* **WHAT TO DO**
Rewrite every line in the records below as one numbered list, leaving out any blank lines.

* **Stored data entries**

:::

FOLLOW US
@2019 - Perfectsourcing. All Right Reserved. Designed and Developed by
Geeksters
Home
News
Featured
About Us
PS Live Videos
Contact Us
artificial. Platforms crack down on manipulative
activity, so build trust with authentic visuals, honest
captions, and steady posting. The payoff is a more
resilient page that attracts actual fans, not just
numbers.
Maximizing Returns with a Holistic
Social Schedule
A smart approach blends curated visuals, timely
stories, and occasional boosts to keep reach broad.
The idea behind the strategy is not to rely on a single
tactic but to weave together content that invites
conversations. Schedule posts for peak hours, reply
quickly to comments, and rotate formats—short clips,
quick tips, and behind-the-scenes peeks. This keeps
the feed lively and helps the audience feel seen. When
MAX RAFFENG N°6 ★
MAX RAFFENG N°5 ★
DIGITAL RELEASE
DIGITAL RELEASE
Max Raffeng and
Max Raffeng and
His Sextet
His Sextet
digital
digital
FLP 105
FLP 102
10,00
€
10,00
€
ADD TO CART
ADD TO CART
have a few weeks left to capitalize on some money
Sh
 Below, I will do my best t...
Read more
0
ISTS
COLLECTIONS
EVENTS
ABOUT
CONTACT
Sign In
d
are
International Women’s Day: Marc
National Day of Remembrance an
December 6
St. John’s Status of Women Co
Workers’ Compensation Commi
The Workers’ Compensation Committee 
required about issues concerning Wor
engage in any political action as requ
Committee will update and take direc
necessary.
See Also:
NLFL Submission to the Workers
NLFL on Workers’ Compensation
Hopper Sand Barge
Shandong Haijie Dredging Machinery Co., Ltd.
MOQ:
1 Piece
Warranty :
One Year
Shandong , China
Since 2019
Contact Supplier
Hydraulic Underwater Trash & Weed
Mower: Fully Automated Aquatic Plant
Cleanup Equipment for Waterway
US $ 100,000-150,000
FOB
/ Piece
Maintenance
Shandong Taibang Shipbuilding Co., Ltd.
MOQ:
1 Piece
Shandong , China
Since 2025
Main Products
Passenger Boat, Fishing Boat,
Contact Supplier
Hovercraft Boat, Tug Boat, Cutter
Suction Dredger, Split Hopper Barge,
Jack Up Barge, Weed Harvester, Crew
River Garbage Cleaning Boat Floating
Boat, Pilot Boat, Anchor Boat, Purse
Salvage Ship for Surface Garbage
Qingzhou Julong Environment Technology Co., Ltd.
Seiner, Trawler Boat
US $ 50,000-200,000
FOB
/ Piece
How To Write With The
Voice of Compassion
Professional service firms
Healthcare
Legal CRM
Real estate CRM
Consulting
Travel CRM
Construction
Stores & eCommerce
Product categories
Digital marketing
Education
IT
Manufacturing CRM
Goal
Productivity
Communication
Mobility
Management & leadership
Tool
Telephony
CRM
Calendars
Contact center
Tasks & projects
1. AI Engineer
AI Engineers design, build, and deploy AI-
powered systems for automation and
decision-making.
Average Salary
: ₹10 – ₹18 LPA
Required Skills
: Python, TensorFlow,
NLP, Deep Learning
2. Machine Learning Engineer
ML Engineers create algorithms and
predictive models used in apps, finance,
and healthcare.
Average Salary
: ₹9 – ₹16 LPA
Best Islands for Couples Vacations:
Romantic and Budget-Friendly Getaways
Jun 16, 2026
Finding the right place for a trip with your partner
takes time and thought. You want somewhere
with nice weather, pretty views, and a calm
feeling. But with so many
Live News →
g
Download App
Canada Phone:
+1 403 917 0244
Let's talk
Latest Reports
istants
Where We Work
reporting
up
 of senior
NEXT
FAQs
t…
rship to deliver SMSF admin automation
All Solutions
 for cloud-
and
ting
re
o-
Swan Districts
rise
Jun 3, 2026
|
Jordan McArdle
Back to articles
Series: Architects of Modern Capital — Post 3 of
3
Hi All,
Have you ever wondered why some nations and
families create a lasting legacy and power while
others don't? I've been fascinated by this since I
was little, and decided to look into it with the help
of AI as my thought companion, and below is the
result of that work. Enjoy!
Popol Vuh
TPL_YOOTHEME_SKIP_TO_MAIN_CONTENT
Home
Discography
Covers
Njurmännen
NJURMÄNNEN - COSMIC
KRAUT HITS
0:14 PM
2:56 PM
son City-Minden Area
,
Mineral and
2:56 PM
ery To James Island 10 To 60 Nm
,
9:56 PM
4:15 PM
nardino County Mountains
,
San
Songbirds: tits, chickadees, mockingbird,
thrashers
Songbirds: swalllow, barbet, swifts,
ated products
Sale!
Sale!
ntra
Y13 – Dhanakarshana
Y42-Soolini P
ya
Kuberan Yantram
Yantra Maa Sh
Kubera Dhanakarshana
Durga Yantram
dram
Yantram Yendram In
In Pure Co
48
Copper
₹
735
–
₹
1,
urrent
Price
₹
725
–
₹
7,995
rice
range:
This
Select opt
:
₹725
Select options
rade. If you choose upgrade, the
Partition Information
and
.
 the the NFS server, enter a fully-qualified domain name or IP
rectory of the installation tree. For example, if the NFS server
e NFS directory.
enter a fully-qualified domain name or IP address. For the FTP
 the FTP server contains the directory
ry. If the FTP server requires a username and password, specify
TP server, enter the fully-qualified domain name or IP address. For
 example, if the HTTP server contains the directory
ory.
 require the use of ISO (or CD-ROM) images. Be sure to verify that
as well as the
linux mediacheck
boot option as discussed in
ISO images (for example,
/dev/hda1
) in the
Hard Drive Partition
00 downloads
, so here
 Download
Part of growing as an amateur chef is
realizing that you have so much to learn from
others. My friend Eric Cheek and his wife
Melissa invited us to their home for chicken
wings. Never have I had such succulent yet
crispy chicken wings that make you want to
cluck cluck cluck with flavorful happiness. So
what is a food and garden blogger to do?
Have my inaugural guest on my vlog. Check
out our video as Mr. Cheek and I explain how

:::

* **WRITTEN RESPONSE**
1. FOLLOW US
2. @2019 - Perfectsourcing. All Right Reserved. Designed and Developed by
3. Geeksters
4. Home
5. News
6. Featured
7. About Us
8. PS Live Videos
9. Contact Us
10. artificial. Platforms crack down on manipulative
11. activity, so build trust with authentic visuals, honest
12. captions, and steady posting. The payoff is a more
13. resilient page that attracts actual fans, not just
14. numbers.
15. Maximizing Returns with a Holistic
16. Social Schedule
17. A smart approach blends curated visuals, timely
18. stories, and occasional boosts to keep reach broad.
19. The idea behind the strategy is not to rely on a single
20. tactic but to weave together content that invites
21. conversations. Schedule posts for peak hours, reply
22. quickly to comments, and rotate formats—short clips,
23. quick tips, and behind-the-scenes peeks. This keeps
24. the feed lively and helps the audience feel seen. When
25. MAX RAFFENG N°6 ★
26. MAX RAFFENG N°5 ★
27. DIGITAL RELEASE
28. DIGITAL RELEASE
29. Max Raffeng and
30. Max Raffeng and
31. His Sextet
32. His Sextet
33. digital
34. digital
35. FLP 105
36. FLP 102
37. 10,00
38. €
39. 10,00
40. €
41. ADD TO CART
42. ADD TO CART
43. have a few weeks left to capitalize on some money
44. Sh
45.  Below, I will do my best t...
46. Read more
47. 0
48. ISTS
49. COLLECTIONS
50. EVENTS
51. ABOUT
52. CONTACT
53. Sign In
54. d
55. are
56. International Women’s Day: Marc
57. National Day of Remembrance an
58. December 6
59. St. John’s Status of Women Co
60. Workers’ Compensation Commi
61. The Workers’ Compensation Committee 
62. required about issues concerning Wor
63. engage in any political action as requ
64. Committee will update and take direc
65. necessary.
66. See Also:
67. NLFL Submission to the Workers
68. NLFL on Workers’ Compensation
69. Hopper Sand Barge
70. Shandong Haijie Dredging Machinery Co., Ltd.
71. MOQ:
72. 1 Piece
73. Warranty :
74. One Year
75. Shandong , China
76. Since 2019
77. Contact Supplier
78. Hydraulic Underwater Trash & Weed
79. Mower: Fully Automated Aquatic Plant
80. Cleanup Equipment for Waterway
81. US $ 100,000-150,000
82. FOB
83. / Piece
84. Maintenance
85. Shandong Taibang Shipbuilding Co., Ltd.
86. MOQ:
87. 1 Piece
88. Shandong , China
89. Since 2025
90. Main Products
91. Passenger Boat, Fishing Boat,
92. Contact Supplier
93. Hovercraft Boat, Tug Boat, Cutter
94. Suction Dredger, Split Hopper Barge,
95. Jack Up Barge, Weed Harvester, Crew
96. River Garbage Cleaning Boat Floating
97. Boat, Pilot Boat, Anchor Boat, Purse
98. Salvage Ship for Surface Garbage
99. Qingzhou Julong Environment Technology Co., Ltd.
100. Seiner, Trawler Boat
101. US $ 50,000-200,000
102. FOB
103. / Piece
104. How To Write With The
105. Voice of Compassion
106. Professional service firms
107. Healthcare
108. Legal CRM
109. Real estate CRM
110. Consulting
111. Travel CRM
112. Construction
113. Stores & eCommerce
114. Product categories
115. Digital marketing
116. Education
117. IT
118. Manufacturing CRM
119. Goal
120. Productivity
121. Communication
122. Mobility
123. Management & leadership
124. Tool
125. Telephony
126. CRM
127. Calendars
128. Contact center
129. Tasks & projects
130. 1. AI Engineer
131. AI Engineers design, build, and deploy AI-
132. powered systems for automation and
133. decision-making.
134. Average Salary
135. : ₹10 – ₹18 LPA
136. Required Skills
137. : Python, TensorFlow,
138. NLP, Deep Learning
139. 2. Machine Learning Engineer
140. ML Engineers create algorithms and
141. predictive models used in apps, finance,
142. and healthcare.
143. Average Salary
144. : ₹9 – ₹16 LPA
145. Best Islands for Couples Vacations:
146. Romantic and Budget-Friendly Getaways
147. Jun 16, 2026
148. Finding the right place for a trip with your partner
149. takes time and thought. You want somewhere
150. with nice weather, pretty views, and a calm
151. feeling. But with so many
152. Live News →
153. g
154. Download App
155. Canada Phone:
156. +1 403 917 0244
157. Let's talk
158. Latest Reports
159. istants
160. Where We Work
161. reporting
162. up
163.  of senior
164. NEXT
165. FAQs
166. t…
167. rship to deliver SMSF admin automation
168. All Solutions
169.  for cloud-
170. and
171. ting
172. re
173. o-
174. Swan Districts
175. rise
176. Jun 3, 2026
177. |
178. Jordan McArdle
179. Back to articles
180. Series: Architects of Modern Capital — Post 3 of
181. 3
182. Hi All,
183. Have you ever wondered why some nations and
184. families create a lasting legacy and power while
185. others don't? I've been fascinated by this since I
186. was little, and decided to look into it with the help
187. of AI as my thought companion, and below is the
188. result of that work. Enjoy!
189. Popol Vuh
190. TPL_YOOTHEME_SKIP_TO_MAIN_CONTENT
191. Home
192. Discography
193. Covers
194. Njurmännen
195. NJURMÄNNEN - COSMIC
196. KRAUT HITS
197. 0:14 PM
198. 2:56 PM
199. son City-Minden Area
200. ,
201. Mineral and
202. 2:56 PM
203. ery To James Island 10 To 60 Nm
204. ,
205. 9:56 PM
206. 4:15 PM
207. nardino County Mountains
208. ,
209. San
210. Songbirds: tits, chickadees, mockingbird,
211. thrashers
212. Songbirds: swalllow, barbet, swifts,
213. ated products
214. Sale!
215. Sale!
216. ntra
217. Y13 – Dhanakarshana
218. Y42-Soolini P
219. ya
220. Kuberan Yantram
221. Yantra Maa Sh
222. Kubera Dhanakarshana
223. Durga Yantram
224. dram
225. Yantram Yendram In
226. In Pure Co
227. 48
228. Copper
229. ₹
230. 735
231. –
232. ₹
233. 1,
234. urrent
235. Price
236. ₹
237. 725
238. –
239. ₹
240. 7,995
241. rice
242. range:
243. This
244. Select opt
245. :
246. ₹725
247. Select options
248. rade. If you choose upgrade, the
249. Partition Information
250. and
251. .
252.  the the NFS server, enter a fully-qualified domain name or IP
253. rectory of the installation tree. For example, if the NFS server
254. e NFS directory.
255. enter a fully-qualified domain name or IP address. For the FTP
256.  the FTP server contains the directory
257. ry. If the FTP server requires a username and password, specify
258. TP server, enter the fully-qualified domain name or IP address. For
259.  example, if the HTTP server contains the directory
260. ory.
261.  require the use of ISO (or CD-ROM) images. Be sure to verify that
262. as well as the
263. linux mediacheck
264. boot option as discussed in
265. ISO images (for example,
266. /dev/hda1
267. ) in the
268. Hard Drive Partition
269. 00 downloads
270. , so here
271.  Download
272. Part of growing as an amateur chef is
273. realizing that you have so much to learn from
274. others. My friend Eric Cheek and his wife
275. Melissa invited us to their home for chicken
276. wings. Never have I had such succulent yet
277. crispy chicken wings that make you want to
278. cluck cluck cluck with flavorful happiness. So
279. what is a food and garden blogger to do?
280. Have my inaugural guest on my vlog. Check
281. out our video as Mr. Cheek and I explain how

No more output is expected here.